By Maribel Hastings, America’s Voice Español:
BIRMINGHAM, Alabama – The baby girl was born two days ago, weighing just 5 pounds 15 ounces. But just as she came into the world, her father was detained, possibly to be deported.
The mother, who is 20 years old and also undocumented, lay in her hospital bed wondering what to do: wait a few months to see if the situation for immigrants in Alabama gets any better, or simply return to her native Guatemala with her two children—both native-born American citizens.
“I don’t know how I’d do it. I just gave birth, I can’t just pick up and move. I don’t have anyone here. To stay here I need money so that we can pay rent and eat,” she said. Her 2-year-old son, also born a U.S. citizen, played in the hospital room. He seemed unaware of the uncertainty in which his mother lives, and his own uncertain future if she takes him and his baby sister back to Guatemala.
Her husband is a dishwasher in a restaurant.
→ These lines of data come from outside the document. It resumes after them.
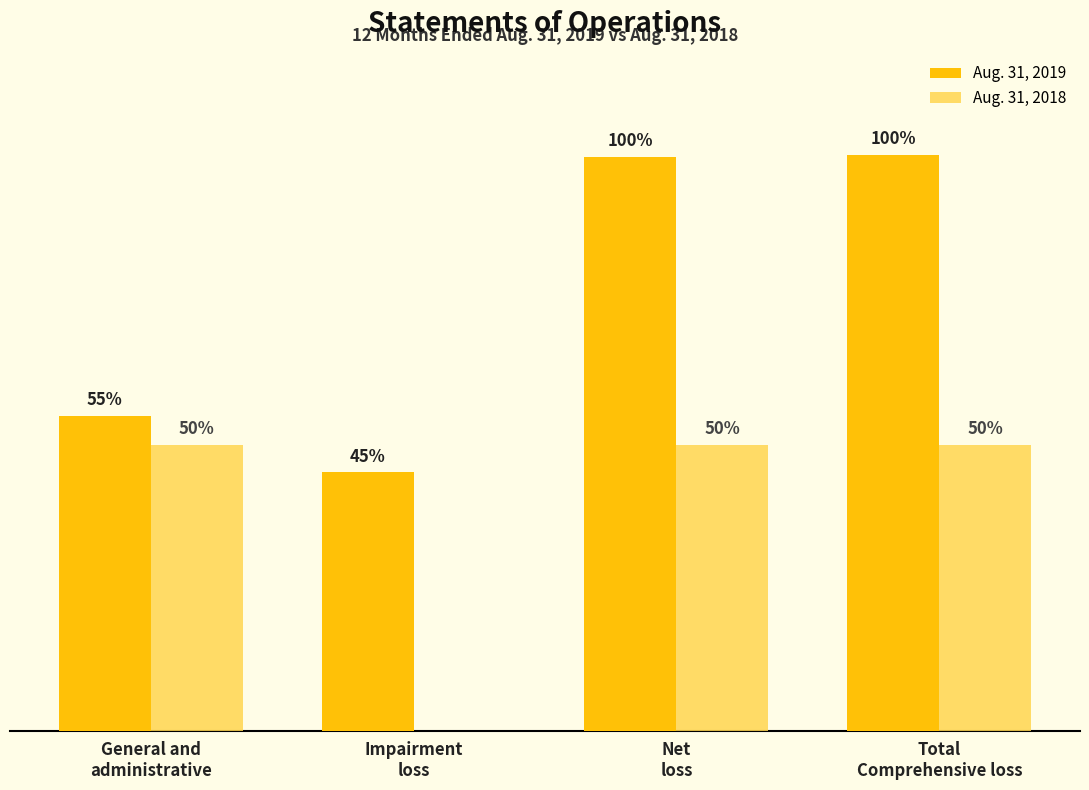

Which category has the lowest value across all series?

Impairment
loss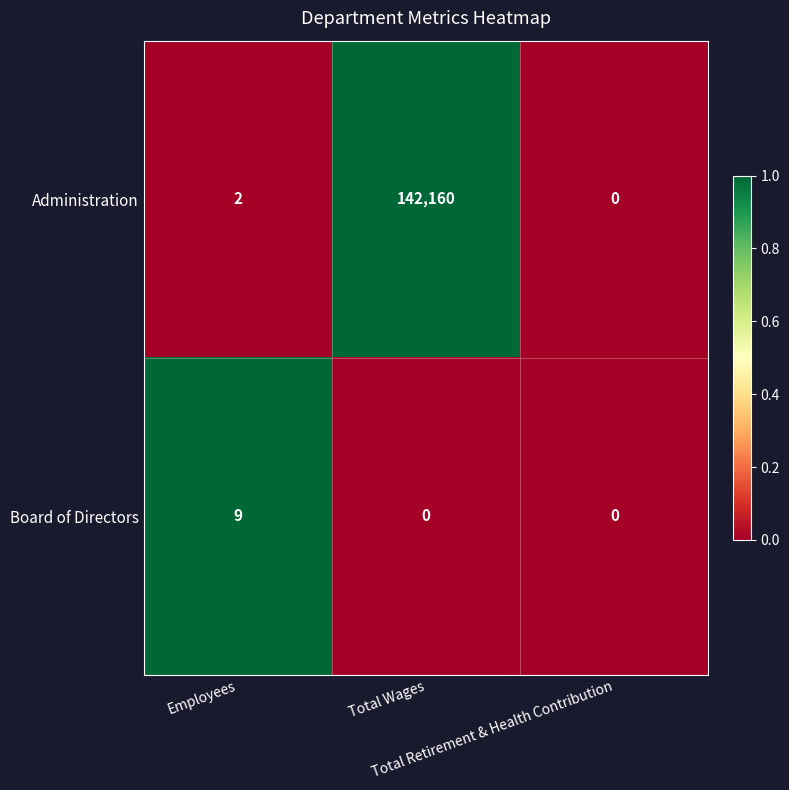

How many data points does each series have?

3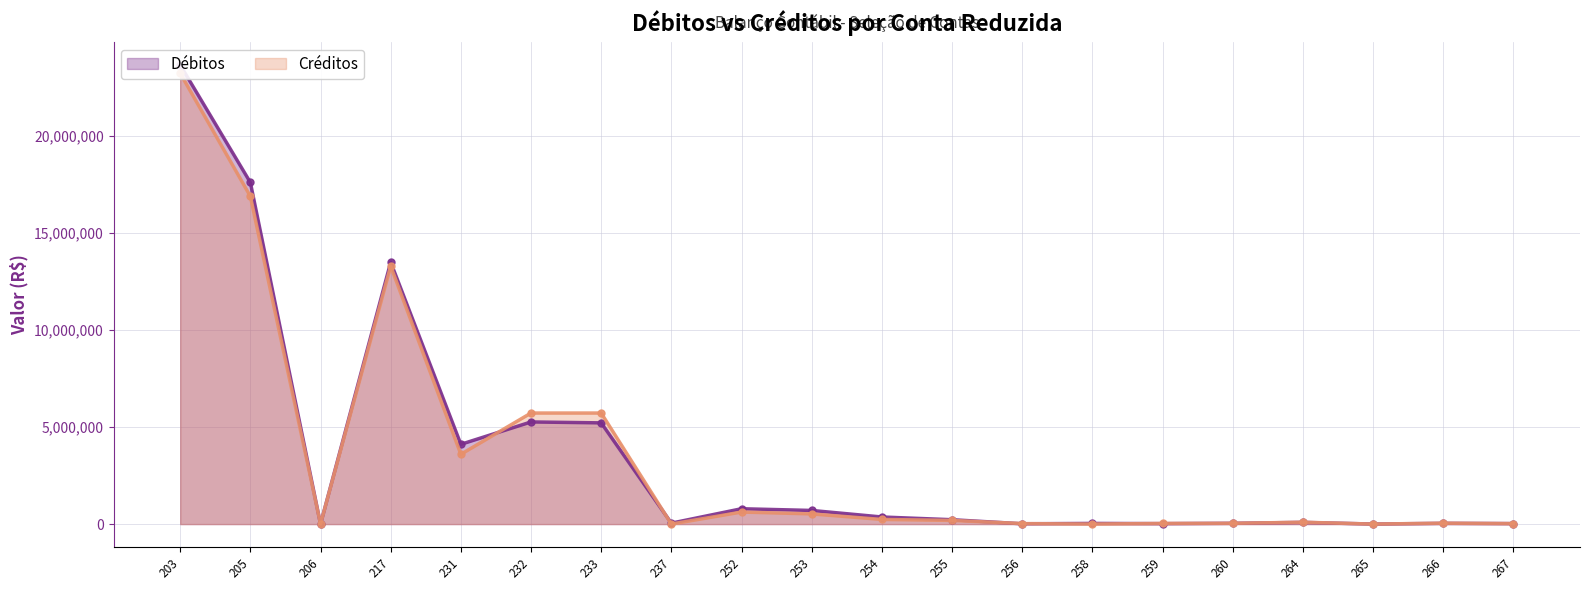

The Débitos series shows 1230196.2 at 253. True or false?

False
The circumstances of his detention and potential deportation are not yet clear.
“If there’s nothing I can do for my husband at this point, the only option I have is to go back to my country,” the woman said. She’s lived in the United States for five years.
Alabama immigration law HB 56 hasn’t just terrorized the state’s undocumented immigrants. Their children, many of them native-born U.S. citizens, are also suffering the consequences of the state’s torturous immigration politics.
It’s been widely reported that many undocumented parents have already opted to take their children out of public school, because the family had already fled for another state or was about to do so.
When we spoke with the young mother in the hospital, she was accompanied by her neighbors: a young couple who are also from Guatemala, also undocumented, with three U.S.-citizen children. The husband has been living in the U.S. for ten years; the woman has lived here for eight.
Their story is the same one heard all over the state: they don’t dare drive because they’re afraid of being detained; they think twice before going to the market to get food because they’re afraid of being detained; they’re afraid of going to the doctor because they’re afraid of being detained; they’re afraid to take their native-born U.S. citizen children to the doctor because they’re afraid of being detained. Even taking the kids to school has turned into a nightmare.
“Our daughter is still going to school, but we’re thinking about taking her out. The thing is, she’s afraid to go. Anything you do can be an excuse for them to detain you—and if you don’t do anything, they’ll make something up,” the young father said.
The Hispanic Interest Coalition of Alabama (HICA) is getting bombarded with calls and appointments from immigrants looking for advice on all kinds of issues. The biggest question for many immigrants: how they can grant legal power to relatives or neighbors to take care of their U.S. citizen children, or decide what to do with their property, if they’re deported.
“I already have a notarized document giving temporary power to the godmother of my son—he’s just seven years old—to bring him to Mexico for me if I get deported,” another young mother from Oaxaca, Mexico told us. She’s lived in Alabama for 11 years.
On Monday, five mothers—all of them white U.S. citizens—demonstrated in front of the federal district court against HB 56. They said that their partners, and the fathers of their U.S. citizen children, are undocumented—and could be torn from their families at any moment. If this happened, they added, their children would no longer be able to live on the economic support of their fathers; they would have to seek public assistance instead.
“If you don’t want to pay for our children, repeal the law,” one of the mothers said.
All day, we heard stories like this, first-, second- and thirdhand, about the panic and uncertainty that HB 56 has generated—not just among adults but among children, and many of them U.S. citizen children at that. But the day ended on an ironic note. Listening to the radio, we heard a commercial about the importance of religion and family values. At the end of the commercial, the announcer asked: What would Jesus do?